The final result of escape route vulnerability.

Overall, to clearly express the conclusions on the case study results, the output VLs were discussed. The escape route VL evaluation of the orchestra study hall with ‘moderate VL’ finishing material, ‘low VL’ route flow, ‘very love VL’ route equipment and ‘very high VL’ means of escape and distances, was resulted as ‘very high vulnerability to fire,’ in other words ‘not acceptable.’ Similarly, vulnerabilities of travel distances in car parking and mechanical room areas have a very high vulnerability and therefore need to be re-examined through additional exit components. Besides, the flammable cladding materials used in the entrance foyer and suspended ceilings of service corridor spaces need treatment through fire retardant coatings, and the emergency sign placements and directions used in the cafeteria and service room corridors need reconsideration. The results indicated that the detailed escape route analyses enabled the detection of point sources of vulnerabilities, which may have a serious contribution to fire spread with storage content, equipment and the open flame source.

Conclusion

Fires have catastrophic effects on both the natural and indoor built environment.

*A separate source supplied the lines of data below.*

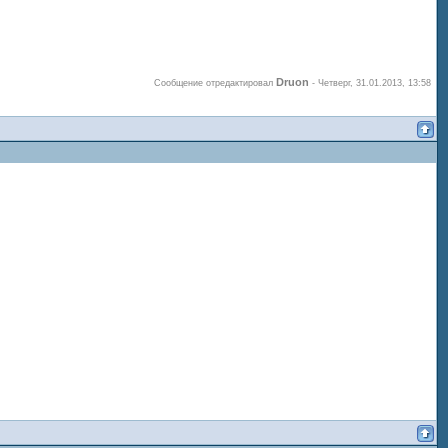
Druon
Сообщение отредактировал
-
Четверг, 31.01.2013, 13:58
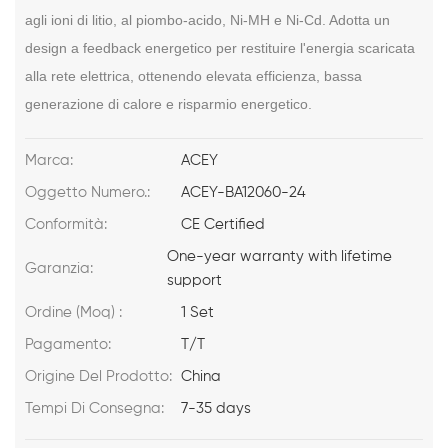
agli ioni di litio, al piombo-acido, Ni-MH e Ni-Cd. Adotta un
design a feedback energetico per restituire l'energia scaricata
alla rete elettrica, ottenendo elevata efficienza, bassa
generazione di calore e risparmio energetico.
Marca:
ACEY
Oggetto Numero.:
ACEY-BA12060-24
Conformità:
CE Certified
One-year warranty with lifetime
Garanzia:
support
Ordine (Moq) :
1 Set
Pagamento:
T/T
Origine Del Prodotto:
China
Tempi Di Consegna:
7-35 days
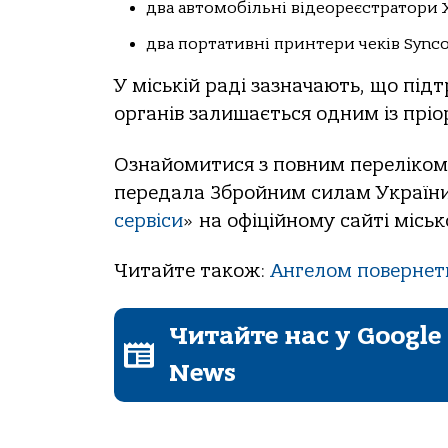
два автомобільні відеореєстратори Xi
два портативні принтери чеків Syncot
У міській раді зазначають, що пі
органів залишається одним із прі
Ознайомитися з повним переліком 
передала Збройним силам України,
сервіси
» на офіційному сайті міськ
Читайте також:
Ангелом повернет
Читайте нас у Google
News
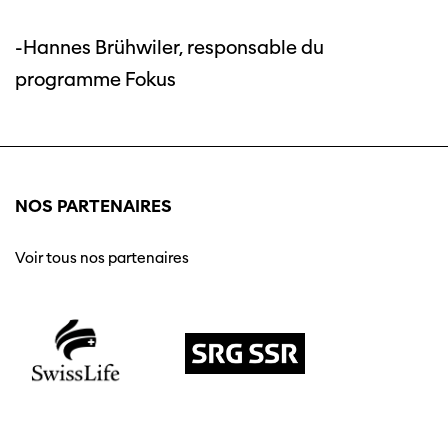
-Hannes Brühwiler, responsable du
programme Fokus
NOS PARTENAIRES
Voir tous nos partenaires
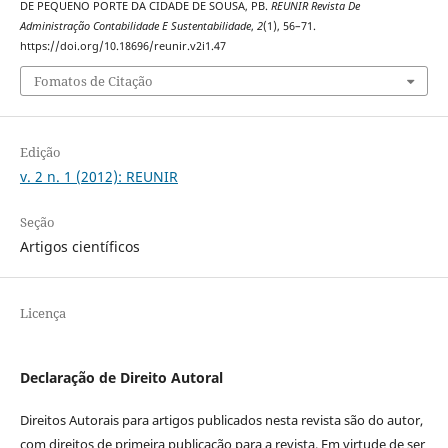
DE PEQUENO PORTE DA CIDADE DE SOUSA, PB.
REUNIR Revista De
Administração Contabilidade E Sustentabilidade
,
2
(1), 56–71.
https://doi.org/10.18696/reunir.v2i1.47
Fomatos de Citação
Edição
v. 2 n. 1 (2012): REUNIR
Seção
Artigos científicos
Licença
Declaração de Direito Autoral
Direitos Autorais para artigos publicados nesta revista são do autor,
com direitos de primeira publicação para a revista. Em virtude de ser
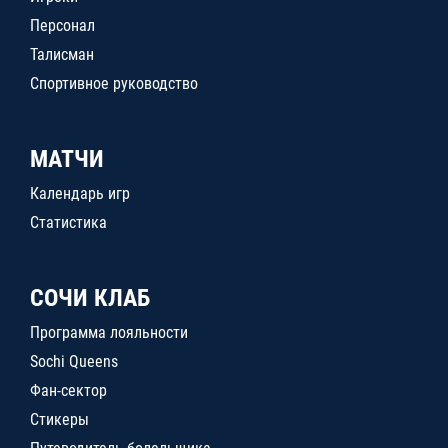
Персонал
Талисман
Спортивное руководство
МАТЧИ
Календарь игр
Статистика
СОЧИ КЛАБ
Программа лояльности
Sochi Queens
Фан-сектор
Стикеры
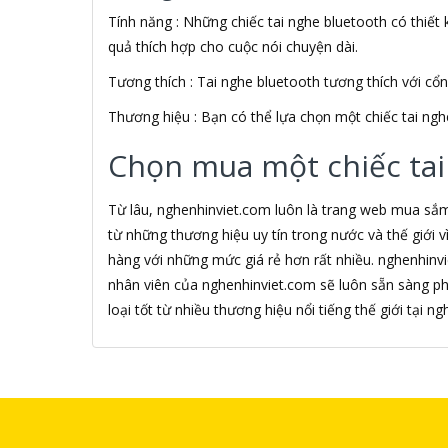
Tính năng : Những chiếc tai nghe bluetooth có thiết k
Alfa Romeo
ALGOZ
quả thích hợp cho cuộc nói chuyện dài.
Ali Chien Chien
Tương thích : Tai nghe bluetooth tương thích với cổ
Allen Heath
ALLOYSEED
Thương hiệu : Bạn có thể lựa chọn một chiếc tai ngh
Alphun
Alpine
Chọn mua một chiếc tai
Alps
Âm nhạc
Từ lâu, nghenhinviet.com luôn là trang web mua sắ
AMAZON
từ những thương hiệu uy tín trong nước và thế giới
AmazonBasics
hàng với những mức giá rẻ hơn rất nhiều. nghenhinv
AMD
nhân viên của nghenhinviet.com sẽ luôn sẵn sàng p
Ami
Amkov
loại tốt từ nhiều thương hiệu nổi tiếng thế giới tại 
AMLOGIC
AMP
AMPE
AMPED WIRELESS
Ampere Creations
Amuadi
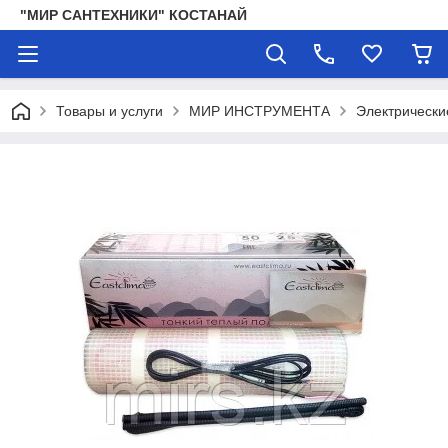
"МИР САНТЕХНИКИ" КОСТАНАЙ
Товары и услуги
МИР ИНСТРУМЕНТА
Электрически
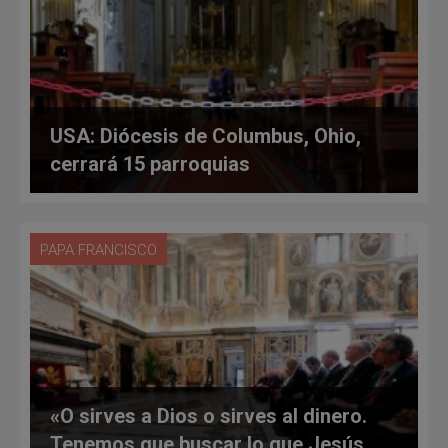
USA: Diócesis de Columbus, Ohio,
cerrará 15 parroquias
PAPA FRANCISCO
«O sirves a Dios o sirves al dinero.
Tenemos que buscar lo que Jesús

The management of the complex fire risk factors for both known and unknown uncertainties requires an integrated approach between fire safety and architectural design professionals.

This research criticizes the non-existence of an integrated approach between fire safety and architectural design phases; and proposes an evaluation tool to detect and mitigate critical passive building characteristics vulnerabilities with regard to fire safety. The critical building characteristics were queried by systematic literature analysis, in which the escape route variables were identified as the highest impact for both fire safety evaluation and architectural design objectives.

The methodology was constructed as an FVDM tool for the evaluation of buildings that are unique in terms of their escape route design. The test and visualization of the escape route vulnerability assessment methodology were performed on an Opera House building, which is an assembly occupancy with high risk factors and complex egress route organization. The FVDM model has several advantages over prevalent fire safety evaluation methodologies, including prescriptive codes, indexing methods and automated code checking systems. Firstly, the FVDM methodology evaluates the interrelations between input variables with the fuzzy rule-based connection between the variables and final output. Thus, the effects of each egress route variable change over total vulnerability can be tested on a single platform through the computerized fuzzy vulnerability model visualized in fuzzyTECH. Secondly, structured interviews were conducted with domain experts to enable the integration of human reasoning in the fire vulnerability evaluation process. The rule-based system was developed using the results of the structured interview. The domain experts used their priorities to define the relationships behind those priorities in linguistic terms. The vulnerability outputs were calculated by encoding the rules and expressed with linguistic vulnerability levels from very high to very low fire vulnerability. In addition, the linguistic expressions provided accessible communication between building professionals and contributed to the construction of fire safety awareness for fire resilient built environment. Thirdly, the visualization of vulnerabilities with colour-codes enables easy detection of fire safety weaknesses from common representation mediums such as plans and sections. As a result, communication time delays between the fire safety management team and other building professionals can be decreased. The practical limitation of the analysis is the use of CAD software to conduct visualization, for which the authors have already started to conduct further research to use integrated building information models.